INFORMATION:

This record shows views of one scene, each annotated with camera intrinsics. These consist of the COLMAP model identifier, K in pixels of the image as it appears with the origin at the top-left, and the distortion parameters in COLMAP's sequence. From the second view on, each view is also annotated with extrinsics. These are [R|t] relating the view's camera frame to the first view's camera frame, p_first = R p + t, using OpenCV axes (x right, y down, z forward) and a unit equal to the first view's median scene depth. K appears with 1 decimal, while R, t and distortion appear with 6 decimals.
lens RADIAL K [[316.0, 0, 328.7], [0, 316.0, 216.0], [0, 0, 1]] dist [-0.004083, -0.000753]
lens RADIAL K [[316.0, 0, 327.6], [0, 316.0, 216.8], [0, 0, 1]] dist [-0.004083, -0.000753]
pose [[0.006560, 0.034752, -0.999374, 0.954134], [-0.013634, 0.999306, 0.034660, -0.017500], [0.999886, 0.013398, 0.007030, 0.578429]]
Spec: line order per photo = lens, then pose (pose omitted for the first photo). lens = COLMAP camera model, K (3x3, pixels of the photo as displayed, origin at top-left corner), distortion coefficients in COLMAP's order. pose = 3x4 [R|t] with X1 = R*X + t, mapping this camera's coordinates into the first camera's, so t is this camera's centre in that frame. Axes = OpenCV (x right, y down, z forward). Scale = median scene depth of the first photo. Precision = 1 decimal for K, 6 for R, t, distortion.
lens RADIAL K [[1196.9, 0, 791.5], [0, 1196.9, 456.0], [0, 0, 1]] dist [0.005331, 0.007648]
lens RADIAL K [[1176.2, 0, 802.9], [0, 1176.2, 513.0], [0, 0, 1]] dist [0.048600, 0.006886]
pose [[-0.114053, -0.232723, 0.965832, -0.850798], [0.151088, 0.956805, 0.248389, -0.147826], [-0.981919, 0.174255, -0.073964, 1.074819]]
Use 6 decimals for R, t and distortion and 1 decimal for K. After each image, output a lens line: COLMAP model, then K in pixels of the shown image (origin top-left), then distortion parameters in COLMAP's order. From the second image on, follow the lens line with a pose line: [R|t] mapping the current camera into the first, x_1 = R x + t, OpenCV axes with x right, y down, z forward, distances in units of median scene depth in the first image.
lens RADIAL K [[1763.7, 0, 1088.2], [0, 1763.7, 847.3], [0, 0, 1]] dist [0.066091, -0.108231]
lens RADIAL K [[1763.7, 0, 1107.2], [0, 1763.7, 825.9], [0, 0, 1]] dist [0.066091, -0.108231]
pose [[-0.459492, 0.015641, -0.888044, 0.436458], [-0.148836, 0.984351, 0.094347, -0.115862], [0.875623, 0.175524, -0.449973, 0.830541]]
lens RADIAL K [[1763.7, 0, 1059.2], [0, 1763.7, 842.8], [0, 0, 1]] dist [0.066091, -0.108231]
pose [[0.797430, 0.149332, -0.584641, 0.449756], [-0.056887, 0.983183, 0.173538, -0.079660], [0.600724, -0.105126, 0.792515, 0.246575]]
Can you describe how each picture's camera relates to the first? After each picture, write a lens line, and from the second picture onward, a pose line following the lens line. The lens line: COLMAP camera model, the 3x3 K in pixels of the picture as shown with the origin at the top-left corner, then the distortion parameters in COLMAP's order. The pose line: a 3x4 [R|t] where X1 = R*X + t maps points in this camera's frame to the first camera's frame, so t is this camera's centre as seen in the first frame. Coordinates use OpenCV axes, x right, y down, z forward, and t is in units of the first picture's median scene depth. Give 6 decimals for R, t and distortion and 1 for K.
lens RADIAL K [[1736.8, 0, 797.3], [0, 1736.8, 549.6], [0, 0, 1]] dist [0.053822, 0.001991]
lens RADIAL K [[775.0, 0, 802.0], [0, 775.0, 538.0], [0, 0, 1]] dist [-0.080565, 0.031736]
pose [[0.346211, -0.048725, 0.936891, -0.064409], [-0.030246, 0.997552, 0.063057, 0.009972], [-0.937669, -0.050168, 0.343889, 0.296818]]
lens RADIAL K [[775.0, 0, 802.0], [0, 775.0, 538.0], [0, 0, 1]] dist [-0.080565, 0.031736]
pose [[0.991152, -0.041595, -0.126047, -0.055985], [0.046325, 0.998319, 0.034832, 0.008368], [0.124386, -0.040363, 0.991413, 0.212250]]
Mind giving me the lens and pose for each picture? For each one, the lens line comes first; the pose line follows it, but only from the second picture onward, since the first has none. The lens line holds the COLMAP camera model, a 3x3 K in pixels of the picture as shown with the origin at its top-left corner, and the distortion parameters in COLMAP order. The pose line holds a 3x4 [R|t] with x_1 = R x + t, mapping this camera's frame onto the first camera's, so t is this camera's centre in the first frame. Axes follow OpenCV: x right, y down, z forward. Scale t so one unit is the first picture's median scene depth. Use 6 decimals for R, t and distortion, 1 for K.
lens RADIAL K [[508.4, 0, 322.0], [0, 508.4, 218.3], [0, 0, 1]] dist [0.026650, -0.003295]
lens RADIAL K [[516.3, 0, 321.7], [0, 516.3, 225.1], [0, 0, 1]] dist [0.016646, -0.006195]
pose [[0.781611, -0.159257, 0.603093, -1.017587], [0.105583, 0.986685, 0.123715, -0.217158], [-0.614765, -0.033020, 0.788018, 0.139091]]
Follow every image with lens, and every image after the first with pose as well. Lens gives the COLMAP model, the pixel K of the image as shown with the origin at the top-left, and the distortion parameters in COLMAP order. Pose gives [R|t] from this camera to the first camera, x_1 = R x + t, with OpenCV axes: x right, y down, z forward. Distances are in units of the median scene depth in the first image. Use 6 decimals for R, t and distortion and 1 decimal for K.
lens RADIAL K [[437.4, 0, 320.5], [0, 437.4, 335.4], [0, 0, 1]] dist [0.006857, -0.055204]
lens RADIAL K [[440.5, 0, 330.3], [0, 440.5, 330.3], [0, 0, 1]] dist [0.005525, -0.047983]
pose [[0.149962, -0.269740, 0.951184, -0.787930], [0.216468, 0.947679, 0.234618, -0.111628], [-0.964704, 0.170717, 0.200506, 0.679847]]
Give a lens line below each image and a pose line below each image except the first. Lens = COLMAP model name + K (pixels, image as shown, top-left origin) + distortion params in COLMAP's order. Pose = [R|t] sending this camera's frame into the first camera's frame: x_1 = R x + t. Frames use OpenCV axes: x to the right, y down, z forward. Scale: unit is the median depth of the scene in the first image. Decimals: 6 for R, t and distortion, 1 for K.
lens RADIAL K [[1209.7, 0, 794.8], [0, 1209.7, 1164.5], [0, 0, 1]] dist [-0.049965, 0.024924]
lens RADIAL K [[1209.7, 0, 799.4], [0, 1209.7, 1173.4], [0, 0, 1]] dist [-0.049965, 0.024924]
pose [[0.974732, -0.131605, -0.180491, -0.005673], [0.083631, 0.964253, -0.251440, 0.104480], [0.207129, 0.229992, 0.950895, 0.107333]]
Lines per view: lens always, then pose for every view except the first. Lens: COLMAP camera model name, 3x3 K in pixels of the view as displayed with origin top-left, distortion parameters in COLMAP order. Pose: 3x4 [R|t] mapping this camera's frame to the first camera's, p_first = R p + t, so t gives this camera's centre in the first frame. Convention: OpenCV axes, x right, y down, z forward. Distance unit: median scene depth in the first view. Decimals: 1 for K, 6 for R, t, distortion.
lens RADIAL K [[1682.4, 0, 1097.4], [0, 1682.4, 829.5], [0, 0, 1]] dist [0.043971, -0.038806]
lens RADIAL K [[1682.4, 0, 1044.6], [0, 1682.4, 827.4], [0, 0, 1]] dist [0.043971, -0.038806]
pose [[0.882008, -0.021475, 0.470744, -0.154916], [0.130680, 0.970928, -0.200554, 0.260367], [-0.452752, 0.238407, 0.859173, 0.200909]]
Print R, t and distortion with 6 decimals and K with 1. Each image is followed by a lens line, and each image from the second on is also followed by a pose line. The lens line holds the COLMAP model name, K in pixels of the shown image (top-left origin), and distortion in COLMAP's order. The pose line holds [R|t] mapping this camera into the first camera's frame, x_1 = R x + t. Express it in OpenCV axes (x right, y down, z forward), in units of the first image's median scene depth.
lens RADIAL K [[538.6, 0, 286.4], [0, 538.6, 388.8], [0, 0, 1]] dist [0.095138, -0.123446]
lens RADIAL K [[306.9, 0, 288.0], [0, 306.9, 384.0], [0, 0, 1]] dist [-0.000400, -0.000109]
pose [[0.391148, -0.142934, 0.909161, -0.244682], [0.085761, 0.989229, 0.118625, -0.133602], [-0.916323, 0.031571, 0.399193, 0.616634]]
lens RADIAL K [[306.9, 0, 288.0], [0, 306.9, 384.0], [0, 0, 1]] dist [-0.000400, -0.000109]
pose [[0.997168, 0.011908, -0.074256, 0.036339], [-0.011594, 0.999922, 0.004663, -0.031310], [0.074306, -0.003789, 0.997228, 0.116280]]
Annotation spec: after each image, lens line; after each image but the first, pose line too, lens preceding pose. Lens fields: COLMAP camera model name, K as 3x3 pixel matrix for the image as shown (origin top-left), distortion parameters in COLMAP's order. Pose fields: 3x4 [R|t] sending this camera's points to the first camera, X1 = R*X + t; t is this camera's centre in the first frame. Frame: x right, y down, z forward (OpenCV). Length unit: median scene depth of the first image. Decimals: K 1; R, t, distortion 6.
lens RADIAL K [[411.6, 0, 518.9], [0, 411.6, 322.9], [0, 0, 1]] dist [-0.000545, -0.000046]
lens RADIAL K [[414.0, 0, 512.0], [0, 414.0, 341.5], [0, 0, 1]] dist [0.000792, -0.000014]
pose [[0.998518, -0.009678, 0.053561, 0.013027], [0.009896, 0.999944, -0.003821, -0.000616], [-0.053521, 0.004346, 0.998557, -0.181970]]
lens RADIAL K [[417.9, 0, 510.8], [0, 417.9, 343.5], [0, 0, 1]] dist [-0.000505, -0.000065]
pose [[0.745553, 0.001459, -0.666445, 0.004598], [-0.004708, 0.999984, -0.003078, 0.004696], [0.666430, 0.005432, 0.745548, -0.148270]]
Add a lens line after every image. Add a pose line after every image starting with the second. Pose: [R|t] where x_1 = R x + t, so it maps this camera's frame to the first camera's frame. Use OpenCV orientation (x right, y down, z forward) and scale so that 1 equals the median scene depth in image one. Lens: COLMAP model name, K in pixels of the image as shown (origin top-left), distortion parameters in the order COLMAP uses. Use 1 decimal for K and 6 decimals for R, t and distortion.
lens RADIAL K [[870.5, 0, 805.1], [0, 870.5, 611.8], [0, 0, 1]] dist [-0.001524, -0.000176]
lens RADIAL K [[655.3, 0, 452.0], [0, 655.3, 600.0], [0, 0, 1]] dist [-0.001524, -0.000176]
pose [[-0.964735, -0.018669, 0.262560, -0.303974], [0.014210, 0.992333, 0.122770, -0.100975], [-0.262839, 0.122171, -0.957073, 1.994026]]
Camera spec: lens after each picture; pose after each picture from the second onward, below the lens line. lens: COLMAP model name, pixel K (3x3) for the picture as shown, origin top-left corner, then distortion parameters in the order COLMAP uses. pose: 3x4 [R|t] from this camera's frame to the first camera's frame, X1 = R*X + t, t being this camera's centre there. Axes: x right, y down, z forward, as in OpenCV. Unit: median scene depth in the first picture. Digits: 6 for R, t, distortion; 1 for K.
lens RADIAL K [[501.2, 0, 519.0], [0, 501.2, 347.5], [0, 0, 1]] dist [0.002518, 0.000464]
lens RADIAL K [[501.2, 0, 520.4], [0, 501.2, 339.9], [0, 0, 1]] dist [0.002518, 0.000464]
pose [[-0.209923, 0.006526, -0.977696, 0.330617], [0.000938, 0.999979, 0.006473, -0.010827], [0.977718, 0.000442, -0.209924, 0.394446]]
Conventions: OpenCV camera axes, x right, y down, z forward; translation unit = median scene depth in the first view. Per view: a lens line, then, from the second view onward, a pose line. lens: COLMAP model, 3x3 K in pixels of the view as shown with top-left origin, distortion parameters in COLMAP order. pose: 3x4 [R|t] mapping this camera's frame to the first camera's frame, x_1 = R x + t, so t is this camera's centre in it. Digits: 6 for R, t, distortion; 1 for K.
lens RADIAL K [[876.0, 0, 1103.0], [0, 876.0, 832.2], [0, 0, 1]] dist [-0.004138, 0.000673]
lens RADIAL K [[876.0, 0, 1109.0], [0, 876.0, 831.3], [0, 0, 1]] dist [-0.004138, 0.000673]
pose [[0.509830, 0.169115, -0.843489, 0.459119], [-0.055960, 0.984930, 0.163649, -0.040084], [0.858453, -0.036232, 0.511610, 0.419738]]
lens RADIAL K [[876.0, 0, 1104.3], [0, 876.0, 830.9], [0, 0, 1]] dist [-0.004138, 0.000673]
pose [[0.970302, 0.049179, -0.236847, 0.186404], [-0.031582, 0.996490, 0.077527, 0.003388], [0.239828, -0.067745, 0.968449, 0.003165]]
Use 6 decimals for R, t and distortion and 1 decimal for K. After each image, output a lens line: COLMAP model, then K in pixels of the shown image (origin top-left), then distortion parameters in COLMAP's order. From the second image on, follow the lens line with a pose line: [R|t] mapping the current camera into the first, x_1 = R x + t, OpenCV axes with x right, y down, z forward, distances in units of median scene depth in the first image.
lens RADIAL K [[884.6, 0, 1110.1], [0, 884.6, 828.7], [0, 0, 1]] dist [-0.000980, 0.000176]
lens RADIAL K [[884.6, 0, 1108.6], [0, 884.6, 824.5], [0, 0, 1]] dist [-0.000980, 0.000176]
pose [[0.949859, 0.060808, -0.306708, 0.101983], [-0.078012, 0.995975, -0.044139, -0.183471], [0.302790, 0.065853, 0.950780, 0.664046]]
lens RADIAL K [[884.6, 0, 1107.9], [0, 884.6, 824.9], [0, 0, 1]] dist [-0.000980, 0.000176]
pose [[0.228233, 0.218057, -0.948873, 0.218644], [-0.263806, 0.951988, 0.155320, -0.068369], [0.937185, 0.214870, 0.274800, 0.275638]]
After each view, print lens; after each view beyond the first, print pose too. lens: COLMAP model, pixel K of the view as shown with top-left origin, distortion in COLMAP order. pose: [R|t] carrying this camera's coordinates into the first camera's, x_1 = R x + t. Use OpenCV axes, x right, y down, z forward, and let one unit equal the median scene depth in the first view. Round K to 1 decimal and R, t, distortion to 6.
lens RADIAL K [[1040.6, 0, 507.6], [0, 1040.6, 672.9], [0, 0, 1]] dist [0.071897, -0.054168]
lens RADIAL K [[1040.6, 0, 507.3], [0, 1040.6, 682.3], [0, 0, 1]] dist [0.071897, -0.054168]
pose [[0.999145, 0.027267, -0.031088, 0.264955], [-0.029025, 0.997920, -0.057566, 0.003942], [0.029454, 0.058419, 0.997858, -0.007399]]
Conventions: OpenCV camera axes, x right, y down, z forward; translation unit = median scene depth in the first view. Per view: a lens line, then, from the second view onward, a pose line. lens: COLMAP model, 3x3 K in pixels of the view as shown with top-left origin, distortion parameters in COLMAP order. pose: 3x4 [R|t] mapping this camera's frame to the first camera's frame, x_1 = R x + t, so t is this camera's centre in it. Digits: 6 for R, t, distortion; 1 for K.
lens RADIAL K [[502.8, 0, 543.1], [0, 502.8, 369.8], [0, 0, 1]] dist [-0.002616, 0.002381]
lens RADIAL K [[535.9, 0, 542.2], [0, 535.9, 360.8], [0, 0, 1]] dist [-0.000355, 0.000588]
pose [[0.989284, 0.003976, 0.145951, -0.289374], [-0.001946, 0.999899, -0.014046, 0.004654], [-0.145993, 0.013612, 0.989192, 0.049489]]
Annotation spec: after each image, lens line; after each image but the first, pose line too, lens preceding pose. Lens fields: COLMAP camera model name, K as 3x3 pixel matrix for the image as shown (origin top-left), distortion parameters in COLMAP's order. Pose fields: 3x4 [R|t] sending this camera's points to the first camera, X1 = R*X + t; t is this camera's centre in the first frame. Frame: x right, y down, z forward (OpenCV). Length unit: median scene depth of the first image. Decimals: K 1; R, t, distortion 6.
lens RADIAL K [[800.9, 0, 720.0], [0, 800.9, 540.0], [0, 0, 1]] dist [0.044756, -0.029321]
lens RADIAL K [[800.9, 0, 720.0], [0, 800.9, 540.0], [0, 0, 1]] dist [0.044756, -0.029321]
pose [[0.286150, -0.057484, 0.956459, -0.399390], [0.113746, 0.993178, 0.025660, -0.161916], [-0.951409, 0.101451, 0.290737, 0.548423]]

WHAT IS EXPECTED: State how many lines of the records above contain the word "beyond", giving only the number.

EXERCISE RESULT: 1